Однако тем утром его пулемет спас нас от русского патруля, который проявил к нашему взводу излишний интерес. Перед нами показался грузовик «фольксштурма». Русские обстреляли его, прикончив двух старых солдат, находившихся в кабине. Но и теперь эта колымага загораживала нам обзор.
Русские под ее прикрытием попытались подойти поближе и забросать нас гранатами. Но Винер открыл по ним огонь, и с ними было покончено. Решающим фактором становилась быстрота реакции, а с этим у ветерана все было в порядке. Теперь он молча сидел и протирал пулемет, будто ювелирное украшение. Я, Гальс, Линдберг и еще двое солдат застыли перед холодными станинами орудий. Мы понимали, что они не гарантируют нам безопасности.

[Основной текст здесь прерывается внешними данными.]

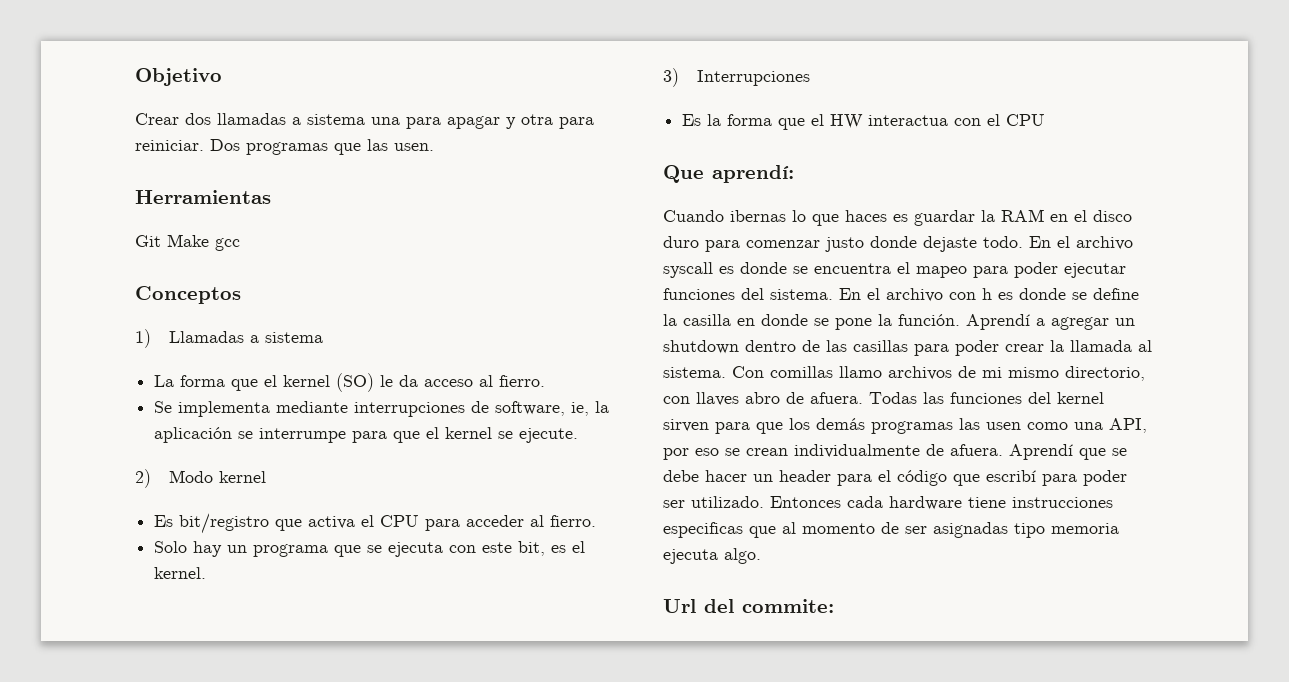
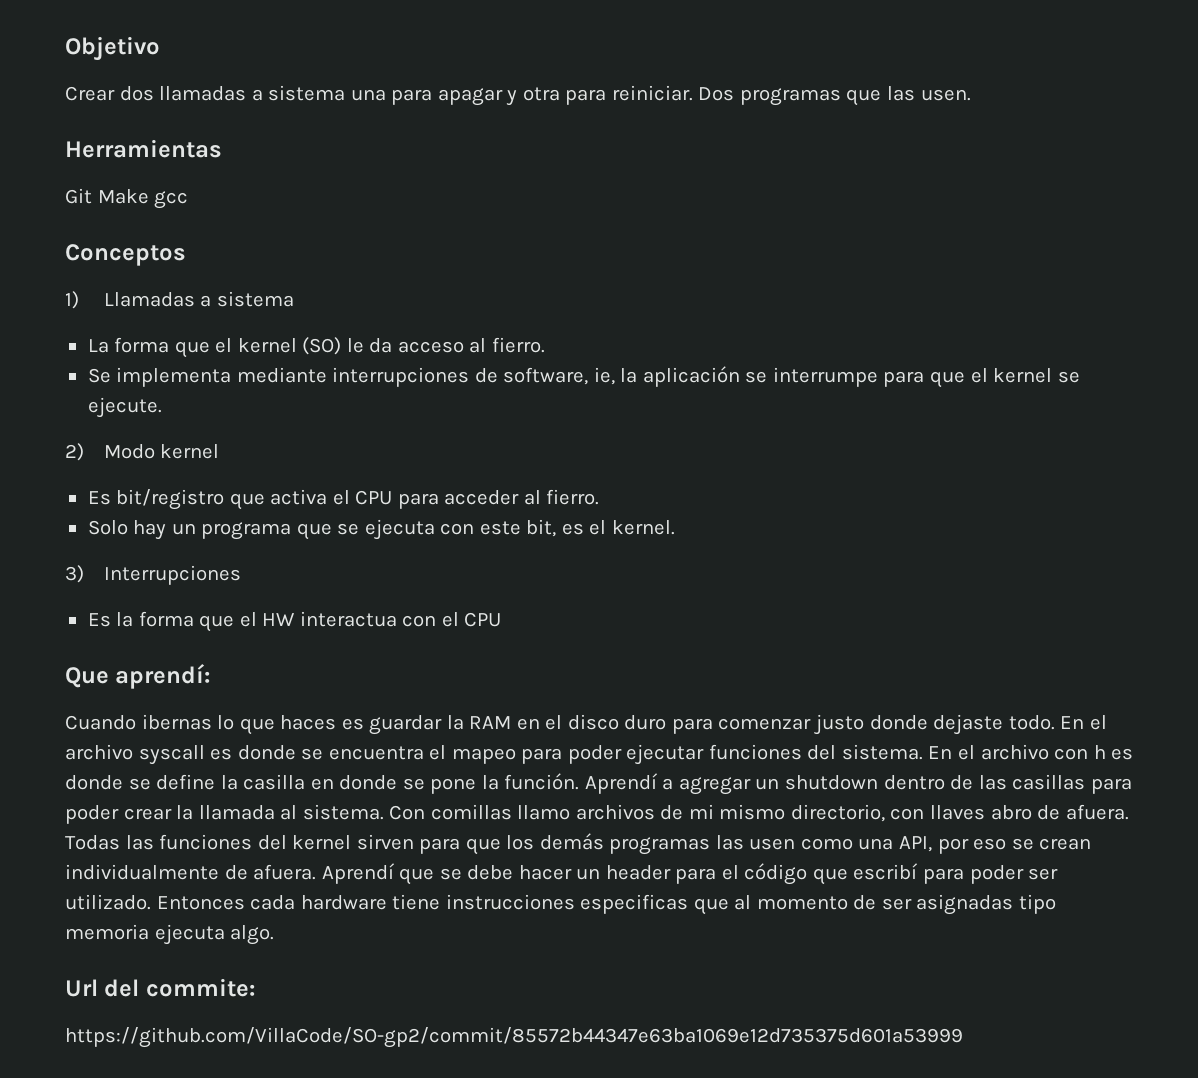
(834, 606) none -> [65,1027,963,1048] // https://github.com/VillaCode/SO-gp2/commit/85572b44347e63ba1069e12d735375d601a53999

В моем распоряжении было три противотанковые гранаты и новый автомат, а также магнитная мина, которая давила мне на живот. В Мемеле на нас было навешано столько взрывчатки, что мы могли умереть мгновенно: с таким грузом далеко не убежишь.
Мы еще две недели удерживали позицию. Каждый второй день приходилось отбивать атаки. Наш тыл находился поблизости от фронта, что позволяло нам дежурить посменно. Рядом, на улице стоял знак, на котором указывалось, что до побережья осталось десять километров. Последние десять километров. Ветеран говаривал мне в шутку:
– История повторяется. Твой прадед так же бежал с войсками Наполеона. Считай, что это семейное проклятье. Может, хоть это тебя утешит.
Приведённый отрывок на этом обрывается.